Alba Flores Robla (born 28 December 1992) is a Spanish poet, recipient of the Adonáis Poetry Award in 2017 and the Critical Eye Award in 2018.

==Biography==
Alba Flores Robla was born in Madrid in 1992. She moved to León with her family at age nine. She graduated from the University of León with a degree in English philology.

She gained notoriety by posting her poems on the blog Desequilibrios de medianoche (Midnight Imbalances), and her videopoems on several YouTube channels. In March 2017, she self-published the poetry collection Tu hueco supraesternal (Your Suprasternal Hollow), and that June she published Autorregalo (Self-Gift). A year later, after winning the Adonáis Award, she published Digan adiós a la muchacha (Say Goodbye to the Girl).
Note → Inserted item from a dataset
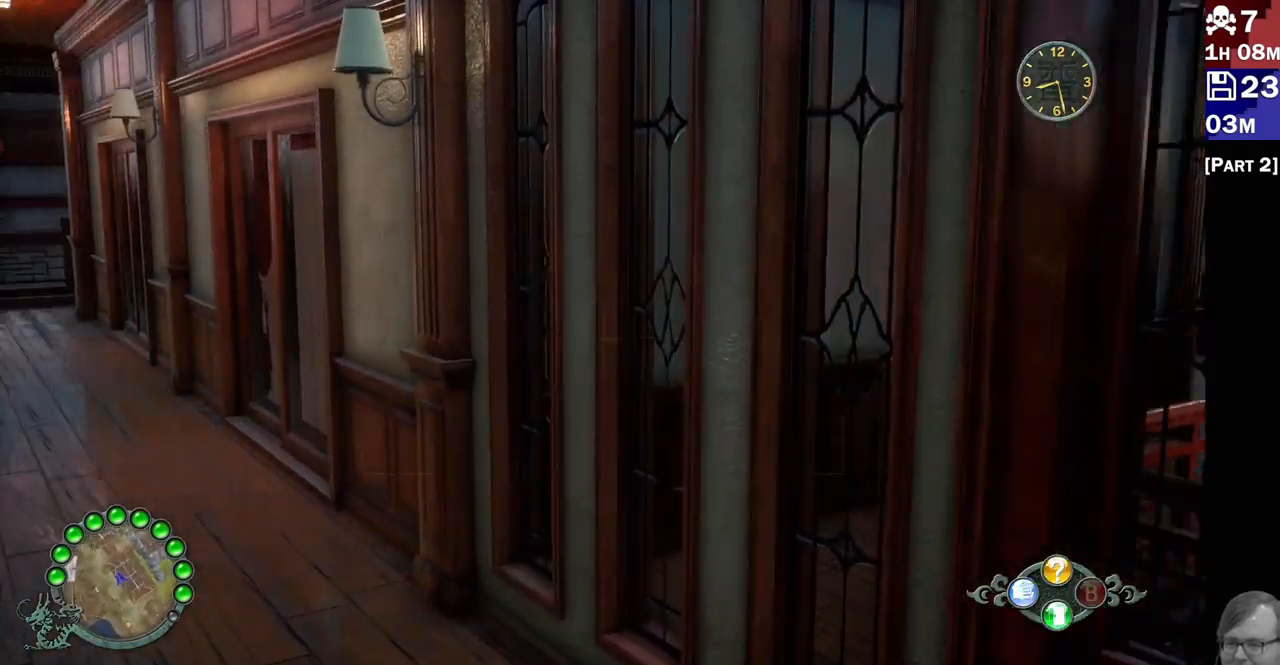
{"dt_ms": 500, "buttons": ["L2", "R2"], "left_stick": "up-left", "right_stick": "center", "events": [[150, "right_stick", "center"]]}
In 2021, she published her fourth poetry collection, AZCA, with Ediciones Venera.

In October 2016, she co-founded #Plataforma, a project to promote the work of young authors from León.

Flores has written for literary magazines such as Anáfora, Piedra de Molino, El Fuego, and Mirlo, and participated in cultural events such as the Palabra y Literatura series in Gordoncillo and the scenic project Poesía o barbarie. The latter was organized by the Masquepalabras collective at the Cuartel del Conde-Duque in Madrid in May 2019, and also featured Soleá Morente, María Nieto, and Rosana Acquaroni.

In 2019, her poems were included in Piel fina. Poesía joven española (Thin Skin: Young Spanish Poetry), a sampling of 35 poets born between 1990 and 2001, compiled by Rosa Berbel, Juan Domingo Aguilar, and Mario Vega. The 2020 Antología de las mejores poesías de amor en lengua castellana (Anthology of the Best Love Poems in the Spanish Language), edited by Luis María Anson, includes her "El amor es sencillo a veces" (Love is Simple Sometimes).

As of 2024, in addition to writing poetry, Flores works as a secondary education teacher.

==Awards and recognition==
- 2017 – Adonáis Poetry Award for her collection Digan adiós a la muchacha. According to the jury, Flores was awarded "for representing with complex simplicity and precise doses of irony and surprise, with great evocative power and visual plasticity, the farewell to adolescence." Several of the poems are dedicated to the Leonese town of Villarrodrigo de Ordás. The book was published in March 2018.
- 2018 – Critical Eye Award for Digan adiós a la muchacha. The jury described it as "a luminous book, full of emotion, with imagery that returns to the family origin, beyond the big cities." This award is given by the Radio Nacional de España program El ojo crítica, on air since 1990.

==Works==
===Books===
- Tu hueco supraesternal, Amazon CreateSpace, 2017. Reprinted by Eolas, 2024.
- Autorregalo, Ediciones en Huida, 2017.
- Digan adiós a la muchacha, Ediciones Rialp, 2018.
- AZCA, Colectivo Laika/Mr. Griffin, 2021.

===In anthologies===
- Piel fina. Poesía joven española (eds. Juan Domingo Aguilar, Rosa Berbel, Mario Vega), Ediciones Maremágnum, Oviedo, 2019.
- Antología de las mejores poesías de amor en lengua castellana (ed. Luis María Ansón), La Esfera de los Libros, Madrid, 2020.
- Millennials: nueve poetas (ed. Gonzalo Torné), Alba Editorial, Madrid, 2021.